Abstract

A 36-year-old male presented with obstructive jaundice and acute pancreatitis. Both imaging and an upper gastrointestinal endoscopy revealed malignant duodenal obstruction involving first and second parts. The patient was managed conservatively for acute pancreatitis. Endoscopic retrograde cholangiopancreatography was not possible in view of duodenal pathology. Endoscopic ultrasound (EUS)-guided hepaticogastrostomy was planned. Walled-off pancreatic necrosis as well as ascites was noted on EUS. Hepatic duct access was gained; a guidewire placement with track dilation using 6 Fr cystotome (Endoflex) was performed. A Giobor stent (Taewoong Medical, 8 mm × 10 cm long) was placed between the liver and stomach; immediate migration of the stent was noted resulting in to the impaction of the proximal end in to the gastric wall. Retrieval attempts made over the in-stent placement of a 7 Fr. Double pigtail plastic stent was unsuccessful.
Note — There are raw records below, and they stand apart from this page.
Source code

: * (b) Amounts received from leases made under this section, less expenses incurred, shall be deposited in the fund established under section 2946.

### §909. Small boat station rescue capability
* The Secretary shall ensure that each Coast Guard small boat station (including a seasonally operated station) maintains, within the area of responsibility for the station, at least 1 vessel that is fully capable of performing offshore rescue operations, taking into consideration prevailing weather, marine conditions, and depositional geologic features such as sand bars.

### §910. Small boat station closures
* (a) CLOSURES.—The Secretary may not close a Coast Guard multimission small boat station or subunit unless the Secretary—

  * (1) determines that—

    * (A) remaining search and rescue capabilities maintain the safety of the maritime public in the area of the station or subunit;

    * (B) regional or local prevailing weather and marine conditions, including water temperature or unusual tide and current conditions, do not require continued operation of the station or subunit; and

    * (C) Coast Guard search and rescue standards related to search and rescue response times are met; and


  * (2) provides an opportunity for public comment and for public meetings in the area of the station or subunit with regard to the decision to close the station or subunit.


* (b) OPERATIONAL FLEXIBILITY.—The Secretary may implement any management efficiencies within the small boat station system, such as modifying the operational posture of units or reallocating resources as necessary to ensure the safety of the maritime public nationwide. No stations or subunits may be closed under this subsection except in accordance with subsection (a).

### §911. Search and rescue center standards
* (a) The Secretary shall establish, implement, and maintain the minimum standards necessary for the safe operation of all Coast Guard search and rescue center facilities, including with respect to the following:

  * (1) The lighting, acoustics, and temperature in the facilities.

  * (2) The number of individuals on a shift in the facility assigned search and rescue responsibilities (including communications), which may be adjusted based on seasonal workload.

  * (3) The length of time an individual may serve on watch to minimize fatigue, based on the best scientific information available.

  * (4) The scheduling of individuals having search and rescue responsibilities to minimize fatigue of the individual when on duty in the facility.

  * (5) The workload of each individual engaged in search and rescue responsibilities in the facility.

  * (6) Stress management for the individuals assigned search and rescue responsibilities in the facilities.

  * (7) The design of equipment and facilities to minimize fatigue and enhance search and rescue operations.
Plastic stent was removed after stent intubation carried out over a guidewire placed through the side hole. Retrieval using a Hurricane balloon (8 mm, Boston Scientific) was also unsuccessful. Eventually, successful biliary drainage was performed using both bare (10 mm × 60 mm, Taewoong Medical) biliary metal stent placement through the Giobor stent. An enteral stent (WallFlex Duodenal, Boston Scientific) was placed for the duodenal obstruction.